The idea of “connected learning” dovetails with another idea I’ve been following recently, which is “natural learning”.

The term natural learning comes from the Unschooling movement (a variant on home-schooling) which I got to thinking about this week via this article on opensource.com.  Unschooling is founded on the idea that humans are natural learners, and that the way that we learn in early childhood and adult life — by exploring, wondering, asking questions, and doing — is in line w/ our nature.  The unschooling philosophy puts learners in the drivers seat, letting them follow their own curiosity, and using that as the driving force for learning.  Adults (parents and others) act as facilitators, guides, and learning partners.  Rather than pursuing a pre-defined body of knowledge, unschooling is more about learning how to learn, and turning people into life-long learners.  From my personal experience with the unschooled (in the name of Nick Bergson-Shilcock, a life-long unschooler, fantastic human and blogger at unschooled.org), it works.

By contrast, unschooling argues that the “structured learning period” that we enter in grade school actually stifles real learning more than it supports it.

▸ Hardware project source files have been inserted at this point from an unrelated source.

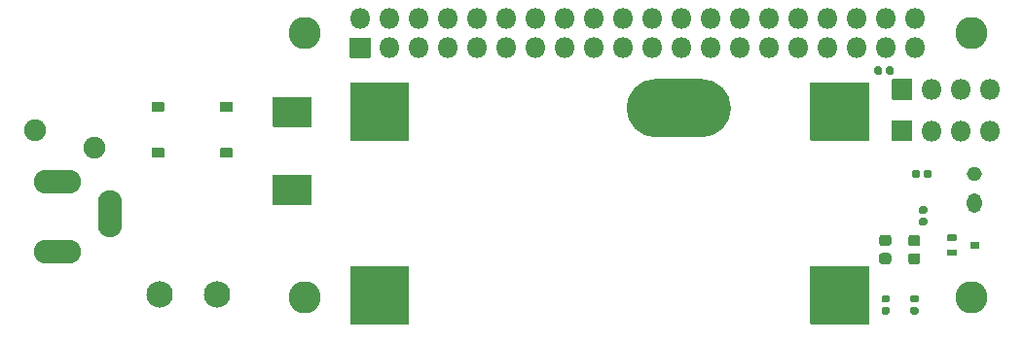
<source format=gts>
G04 #@! TF.GenerationSoftware,KiCad,Pcbnew,(5.1.10)-1*
G04 #@! TF.CreationDate,2021-12-24T20:30:38+01:00*
G04 #@! TF.ProjectId,pi_power_hat,70695f70-6f77-4657-925f-6861742e6b69,1.0*
G04 #@! TF.SameCoordinates,Original*
G04 #@! TF.FileFunction,Soldermask,Top*
G04 #@! TF.FilePolarity,Negative*
%FSLAX46Y46*%
G04 Gerber Fmt 4.6, Leading zero omitted, Abs format (unit mm)*
G04 Created by KiCad (PCBNEW (5.1.10)-1) date 2021-12-24 20:30:38*
%MOMM*%
%LPD*%
G01*
G04 APERTURE LIST*
%ADD10O,2.102000X4.102000*%
%ADD11O,4.102000X2.102000*%
%ADD12O,1.802000X1.802000*%
%ADD13C,2.802000*%
%ADD14O,1.302000X1.702000*%
%ADD15O,1.302000X1.302000*%
%ADD16C,2.302000*%
%ADD17C,1.902000*%
G04 APERTURE END LIST*
D10*
X104155000Y-110277000D03*
D11*
X99555000Y-107477000D03*
X99555000Y-113577000D03*
G36*
G01*
X173882000Y-100369000D02*
X172182000Y-100369000D01*
G75*
G02*
X172131000Y-100318000I0J51000D01*
G01*
X172131000Y-98618000D01*
G75*
G02*
X172182000Y-98567000I51000J0D01*
G01*
X173882000Y-98567000D01*
G75*
G02*
X173933000Y-98618000I0J-51000D01*
G01*
X173933000Y-100318000D01*
G75*
G02*
X173882000Y-100369000I-51000J0D01*
G01*
G37*
D12*
X175572000Y-99468000D03*
X178112000Y-99468000D03*
X180652000Y-99468000D03*
G36*
G01*
X165100000Y-98849000D02*
X170100000Y-98849000D01*
G75*
G02*
X170151000Y-98900000I0J-51000D01*
G01*
X170151000Y-103900000D01*
G75*
G02*
X170100000Y-103951000I-51000J0D01*
G01*
X165100000Y-103951000D01*
G75*
G02*
X165049000Y-103900000I0J51000D01*
G01*
X165049000Y-98900000D01*
G75*
G02*
X165100000Y-98849000I51000J0D01*
G01*
G37*
G36*
G01*
X165100000Y-114849000D02*
X170100000Y-114849000D01*
G75*
G02*
X170151000Y-114900000I0J-51000D01*
G01*
X170151000Y-119900000D01*
G75*
G02*
X170100000Y-119951000I-51000J0D01*
G01*
X165100000Y-119951000D01*
G75*
G02*
X165049000Y-119900000I0J51000D01*
G01*
X165049000Y-114900000D01*
G75*
G02*
X165100000Y-114849000I51000J0D01*
G01*
G37*
G36*
G01*
X125100000Y-98849000D02*
X130100000Y-98849000D01*
G75*
G02*
X130151000Y-98900000I0J-51000D01*
G01*
X130151000Y-103900000D01*
G75*
G02*
X130100000Y-103951000I-51000J0D01*
G01*
X125100000Y-103951000D01*
G75*
G02*
X125049000Y-103900000I0J51000D01*
G01*
X125049000Y-98900000D01*
G75*
G02*
X125100000Y-98849000I51000J0D01*
G01*
G37*
G36*
G01*
X125100000Y-114849000D02*
X130100000Y-114849000D01*
G75*
G02*
X130151000Y-114900000I0J-51000D01*
G01*
X130151000Y-119900000D01*
G75*
G02*
X130100000Y-119951000I-51000J0D01*
G01*
X125100000Y-119951000D01*
G75*
G02*
X125049000Y-119900000I0J51000D01*
G01*
X125049000Y-114900000D01*
G75*
G02*
X125100000Y-114849000I51000J0D01*
G01*
G37*
G36*
G01*
X151600000Y-98549000D02*
X155600000Y-98549000D01*
G75*
G02*
X158151000Y-101100000I0J-2551000D01*
G01*
X158151000Y-101100000D01*
G75*
G02*
X155600000Y-103651000I-2551000J0D01*
G01*
X151600000Y-103651000D01*
G75*
G02*
X149049000Y-101100000I0J2551000D01*
G01*
X149049000Y-101100000D01*
G75*
G02*
X151600000Y-98549000I2551000J0D01*
G01*
G37*
G36*
G01*
X125052000Y-94937000D02*
X126752000Y-94937000D01*
G75*
G02*
X126803000Y-94988000I0J-51000D01*
G01*
X126803000Y-96688000D01*
G75*
G02*
X126752000Y-96739000I-51000J0D01*
G01*
X125052000Y-96739000D01*
G75*
G02*
X125001000Y-96688000I0J51000D01*
G01*
X125001000Y-94988000D01*
G75*
G02*
X125052000Y-94937000I51000J0D01*
G01*
G37*
X125902000Y-93298000D03*
X128442000Y-95838000D03*
X128442000Y-93298000D03*
X130982000Y-95838000D03*
X130982000Y-93298000D03*
X133522000Y-95838000D03*
X133522000Y-93298000D03*
X136062000Y-95838000D03*
X136062000Y-93298000D03*
X138602000Y-95838000D03*
X138602000Y-93298000D03*
X141142000Y-95838000D03*
X141142000Y-93298000D03*
X143682000Y-95838000D03*
X143682000Y-93298000D03*
X146222000Y-95838000D03*
X146222000Y-93298000D03*
X148762000Y-95838000D03*
X148762000Y-93298000D03*
X151302000Y-95838000D03*
X151302000Y-93298000D03*
X153842000Y-95838000D03*
X153842000Y-93298000D03*
X156382000Y-95838000D03*
X156382000Y-93298000D03*
X158922000Y-95838000D03*
X158922000Y-93298000D03*
X161462000Y-95838000D03*
X161462000Y-93298000D03*
X164002000Y-95838000D03*
X164002000Y-93298000D03*
X166542000Y-95838000D03*
X166542000Y-93298000D03*
X169082000Y-95838000D03*
X169082000Y-93298000D03*
X171622000Y-95838000D03*
X171622000Y-93298000D03*
X174162000Y-95838000D03*
X174162000Y-93298000D03*
G36*
G01*
X173894500Y-117406000D02*
X174315500Y-117406000D01*
G75*
G02*
X174476000Y-117566500I0J-160500D01*
G01*
X174476000Y-117887500D01*
G75*
G02*
X174315500Y-118048000I-160500J0D01*
G01*
X173894500Y-118048000D01*
G75*
G02*
X173734000Y-117887500I0J160500D01*
G01*
X173734000Y-117566500D01*
G75*
G02*
X173894500Y-117406000I160500J0D01*
G01*
G37*
G36*
G01*
X173894500Y-118426000D02*
X174315500Y-118426000D01*
G75*
G02*
X174476000Y-118586500I0J-160500D01*
G01*
X174476000Y-118907500D01*
G75*
G02*
X174315500Y-119068000I-160500J0D01*
G01*
X173894500Y-119068000D01*
G75*
G02*
X173734000Y-118907500I0J160500D01*
G01*
X173734000Y-118586500D01*
G75*
G02*
X173894500Y-118426000I160500J0D01*
G01*
G37*
D13*
X121032000Y-94568000D03*
X179032000Y-94568000D03*
X179032000Y-117568000D03*
X121032000Y-117568000D03*
G36*
G01*
X114801000Y-104636999D02*
X114801000Y-105337001D01*
G75*
G02*
X114750001Y-105388000I-50999J0D01*
G01*
X113749999Y-105388000D01*
G75*
G02*
X113699000Y-105337001I0J50999D01*
G01*
X113699000Y-104636999D01*
G75*
G02*
X113749999Y-104586000I50999J0D01*
G01*
X114750001Y-104586000D01*
G75*
G02*
X114801000Y-104636999I0J-50999D01*
G01*
G37*
G36*
G01*
X114801000Y-100636999D02*
X114801000Y-101337001D01*
G75*
G02*
X114750001Y-101388000I-50999J0D01*
G01*
X113749999Y-101388000D01*
G75*
G02*
X113699000Y-101337001I0J50999D01*
G01*
X113699000Y-100636999D01*
G75*
G02*
X113749999Y-100586000I50999J0D01*
G01*
X114750001Y-100586000D01*
G75*
G02*
X114801000Y-100636999I0J-50999D01*
G01*
G37*
G36*
G01*
X108851000Y-100636999D02*
X108851000Y-101337001D01*
G75*
G02*
X108800001Y-101388000I-50999J0D01*
G01*
X107799999Y-101388000D01*
G75*
G02*
X107749000Y-101337001I0J50999D01*
G01*
X107749000Y-100636999D01*
G75*
G02*
X107799999Y-100586000I50999J0D01*
G01*
X108800001Y-100586000D01*
G75*
G02*
X108851000Y-100636999I0J-50999D01*
G01*
G37*
G36*
G01*
X108851000Y-104636999D02*
X108851000Y-105337001D01*
G75*
G02*
X108800001Y-105388000I-50999J0D01*
G01*
X107799999Y-105388000D01*
G75*
G02*
X107749000Y-105337001I0J50999D01*
G01*
X107749000Y-104636999D01*
G75*
G02*
X107799999Y-104586000I50999J0D01*
G01*
X108800001Y-104586000D01*
G75*
G02*
X108851000Y-104636999I0J-50999D01*
G01*
G37*
G36*
G01*
X118294000Y-109477000D02*
X118294000Y-106977000D01*
G75*
G02*
X118345000Y-106926000I51000J0D01*
G01*
X121645000Y-106926000D01*
G75*
G02*
X121696000Y-106977000I0J-51000D01*
G01*
X121696000Y-109477000D01*
G75*
G02*
X121645000Y-109528000I-51000J0D01*
G01*
X118345000Y-109528000D01*
G75*
G02*
X118294000Y-109477000I0J51000D01*
G01*
G37*
G36*
G01*
X118294000Y-102677000D02*
X118294000Y-100177000D01*
G75*
G02*
X118345000Y-100126000I51000J0D01*
G01*
X121645000Y-100126000D01*
G75*
G02*
X121696000Y-100177000I0J-51000D01*
G01*
X121696000Y-102677000D01*
G75*
G02*
X121645000Y-102728000I-51000J0D01*
G01*
X118345000Y-102728000D01*
G75*
G02*
X118294000Y-102677000I0J51000D01*
G01*
G37*
D14*
X179332000Y-109368000D03*
D15*
X179332000Y-106828000D03*
D12*
X180652000Y-103068000D03*
X178112000Y-103068000D03*
X175572000Y-103068000D03*
G36*
G01*
X173882000Y-103969000D02*
X172182000Y-103969000D01*
G75*
G02*
X172131000Y-103918000I0J51000D01*
G01*
X172131000Y-102218000D01*
G75*
G02*
X172182000Y-102167000I51000J0D01*
G01*
X173882000Y-102167000D01*
G75*
G02*
X173933000Y-102218000I0J-51000D01*
G01*
X173933000Y-103918000D01*
G75*
G02*
X173882000Y-103969000I-51000J0D01*
G01*
G37*
G36*
G01*
X177005000Y-112111000D02*
X177705000Y-112111000D01*
G75*
G02*
X177756000Y-112162000I0J-51000D01*
G01*
X177756000Y-112612000D01*
G75*
G02*
X177705000Y-112663000I-51000J0D01*
G01*
X177005000Y-112663000D01*
G75*
G02*
X176954000Y-112612000I0J51000D01*
G01*
X176954000Y-112162000D01*
G75*
G02*
X177005000Y-112111000I51000J0D01*
G01*
G37*
G36*
G01*
X177005000Y-113411000D02*
X177705000Y-113411000D01*
G75*
G02*
X177756000Y-113462000I0J-51000D01*
G01*
X177756000Y-113912000D01*
G75*
G02*
X177705000Y-113963000I-51000J0D01*
G01*
X177005000Y-113963000D01*
G75*
G02*
X176954000Y-113912000I0J51000D01*
G01*
X176954000Y-113462000D01*
G75*
G02*
X177005000Y-113411000I51000J0D01*
G01*
G37*
G36*
G01*
X179005000Y-112761000D02*
X179705000Y-112761000D01*
G75*
G02*
X179756000Y-112812000I0J-51000D01*
G01*
X179756000Y-113262000D01*
G75*
G02*
X179705000Y-113313000I-51000J0D01*
G01*
X179005000Y-113313000D01*
G75*
G02*
X178954000Y-113262000I0J51000D01*
G01*
X178954000Y-112812000D01*
G75*
G02*
X179005000Y-112761000I51000J0D01*
G01*
G37*
G36*
G01*
X171394500Y-117406000D02*
X171815500Y-117406000D01*
G75*
G02*
X171976000Y-117566500I0J-160500D01*
G01*
X171976000Y-117887500D01*
G75*
G02*
X171815500Y-118048000I-160500J0D01*
G01*
X171394500Y-118048000D01*
G75*
G02*
X171234000Y-117887500I0J160500D01*
G01*
X171234000Y-117566500D01*
G75*
G02*
X171394500Y-117406000I160500J0D01*
G01*
G37*
G36*
G01*
X171394500Y-118426000D02*
X171815500Y-118426000D01*
G75*
G02*
X171976000Y-118586500I0J-160500D01*
G01*
X171976000Y-118907500D01*
G75*
G02*
X171815500Y-119068000I-160500J0D01*
G01*
X171394500Y-119068000D01*
G75*
G02*
X171234000Y-118907500I0J160500D01*
G01*
X171234000Y-118586500D01*
G75*
G02*
X171394500Y-118426000I160500J0D01*
G01*
G37*
G36*
G01*
X171266000Y-97626500D02*
X171266000Y-98047500D01*
G75*
G02*
X171105500Y-98208000I-160500J0D01*
G01*
X170784500Y-98208000D01*
G75*
G02*
X170624000Y-98047500I0J160500D01*
G01*
X170624000Y-97626500D01*
G75*
G02*
X170784500Y-97466000I160500J0D01*
G01*
X171105500Y-97466000D01*
G75*
G02*
X171266000Y-97626500I0J-160500D01*
G01*
G37*
G36*
G01*
X172286000Y-97626500D02*
X172286000Y-98047500D01*
G75*
G02*
X172125500Y-98208000I-160500J0D01*
G01*
X171804500Y-98208000D01*
G75*
G02*
X171644000Y-98047500I0J160500D01*
G01*
X171644000Y-97626500D01*
G75*
G02*
X171804500Y-97466000I160500J0D01*
G01*
X172125500Y-97466000D01*
G75*
G02*
X172286000Y-97626500I0J-160500D01*
G01*
G37*
G36*
G01*
X174644500Y-109656000D02*
X175065500Y-109656000D01*
G75*
G02*
X175226000Y-109816500I0J-160500D01*
G01*
X175226000Y-110137500D01*
G75*
G02*
X175065500Y-110298000I-160500J0D01*
G01*
X174644500Y-110298000D01*
G75*
G02*
X174484000Y-110137500I0J160500D01*
G01*
X174484000Y-109816500D01*
G75*
G02*
X174644500Y-109656000I160500J0D01*
G01*
G37*
G36*
G01*
X174644500Y-110676000D02*
X175065500Y-110676000D01*
G75*
G02*
X175226000Y-110836500I0J-160500D01*
G01*
X175226000Y-111157500D01*
G75*
G02*
X175065500Y-111318000I-160500J0D01*
G01*
X174644500Y-111318000D01*
G75*
G02*
X174484000Y-111157500I0J160500D01*
G01*
X174484000Y-110836500D01*
G75*
G02*
X174644500Y-110676000I160500J0D01*
G01*
G37*
G36*
G01*
X173924000Y-107047500D02*
X173924000Y-106626500D01*
G75*
G02*
X174084500Y-106466000I160500J0D01*
G01*
X174405500Y-106466000D01*
G75*
G02*
X174566000Y-106626500I0J-160500D01*
G01*
X174566000Y-107047500D01*
G75*
G02*
X174405500Y-107208000I-160500J0D01*
G01*
X174084500Y-107208000D01*
G75*
G02*
X173924000Y-107047500I0J160500D01*
G01*
G37*
G36*
G01*
X174944000Y-107047500D02*
X174944000Y-106626500D01*
G75*
G02*
X175104500Y-106466000I160500J0D01*
G01*
X175425500Y-106466000D01*
G75*
G02*
X175586000Y-106626500I0J-160500D01*
G01*
X175586000Y-107047500D01*
G75*
G02*
X175425500Y-107208000I-160500J0D01*
G01*
X175104500Y-107208000D01*
G75*
G02*
X174944000Y-107047500I0J160500D01*
G01*
G37*
G36*
G01*
X171842150Y-113116700D02*
X171278650Y-113116700D01*
G75*
G02*
X171034400Y-112872450I0J244250D01*
G01*
X171034400Y-112383950D01*
G75*
G02*
X171278650Y-112139700I244250J0D01*
G01*
X171842150Y-112139700D01*
G75*
G02*
X172086400Y-112383950I0J-244250D01*
G01*
X172086400Y-112872450D01*
G75*
G02*
X171842150Y-113116700I-244250J0D01*
G01*
G37*
G36*
G01*
X171842150Y-114691700D02*
X171278650Y-114691700D01*
G75*
G02*
X171034400Y-114447450I0J244250D01*
G01*
X171034400Y-113958950D01*
G75*
G02*
X171278650Y-113714700I244250J0D01*
G01*
X171842150Y-113714700D01*
G75*
G02*
X172086400Y-113958950I0J-244250D01*
G01*
X172086400Y-114447450D01*
G75*
G02*
X171842150Y-114691700I-244250J0D01*
G01*
G37*
G36*
G01*
X174366150Y-114711200D02*
X173802650Y-114711200D01*
G75*
G02*
X173558400Y-114466950I0J244250D01*
G01*
X173558400Y-113978450D01*
G75*
G02*
X173802650Y-113734200I244250J0D01*
G01*
X174366150Y-113734200D01*
G75*
G02*
X174610400Y-113978450I0J-244250D01*
G01*
X174610400Y-114466950D01*
G75*
G02*
X174366150Y-114711200I-244250J0D01*
G01*
G37*
G36*
G01*
X174366150Y-113136200D02*
X173802650Y-113136200D01*
G75*
G02*
X173558400Y-112891950I0J244250D01*
G01*
X173558400Y-112403450D01*
G75*
G02*
X173802650Y-112159200I244250J0D01*
G01*
X174366150Y-112159200D01*
G75*
G02*
X174610400Y-112403450I0J-244250D01*
G01*
X174610400Y-112891950D01*
G75*
G02*
X174366150Y-113136200I-244250J0D01*
G01*
G37*
D16*
X108485000Y-117307000D03*
X113485000Y-117307000D03*
D17*
X102740000Y-104550000D03*
X97640000Y-103050000D03*
M02*

</source>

Quoting from the father of Unschooling, John Holt, via the wikipedia article:

 …the anxiety children feel at constantly being tested, their fear of failure, punishment, and disgrace, severely reduces their ability both to perceive and to remember, and drives them away from the material being studied into strategies for fooling teachers into thinking they know what they really don’t know.”

I am sure this resonates with nearly everyone who has attended school.

It seems that we’re entering a period where the values of natural learning and the technologically-enabled methods of connected learning will join together to produce awesome and exciting opportunities.  And seriously important outcomes, such as better access to learning opportunities and communities and deeper civic engagement.

And of course, as with most disruptive innovations, we can expect to see three things happen, likely in sequence:

  1. Innovations in connected learning will be written off as “toys” — irrelevant to the “real” learning in schools.
  2. Institutions that are threatened by connected learning will resist and fight back (countries, school districts, teachers unions, etc.)
  3. Connected learning will prove to be more powerful and significant than anything we’ve seen before, and the role of formal learning institutions will change dramatically.

This is perhaps one of the most exciting and important areas where networks can make a difference.  I’ll be following closely.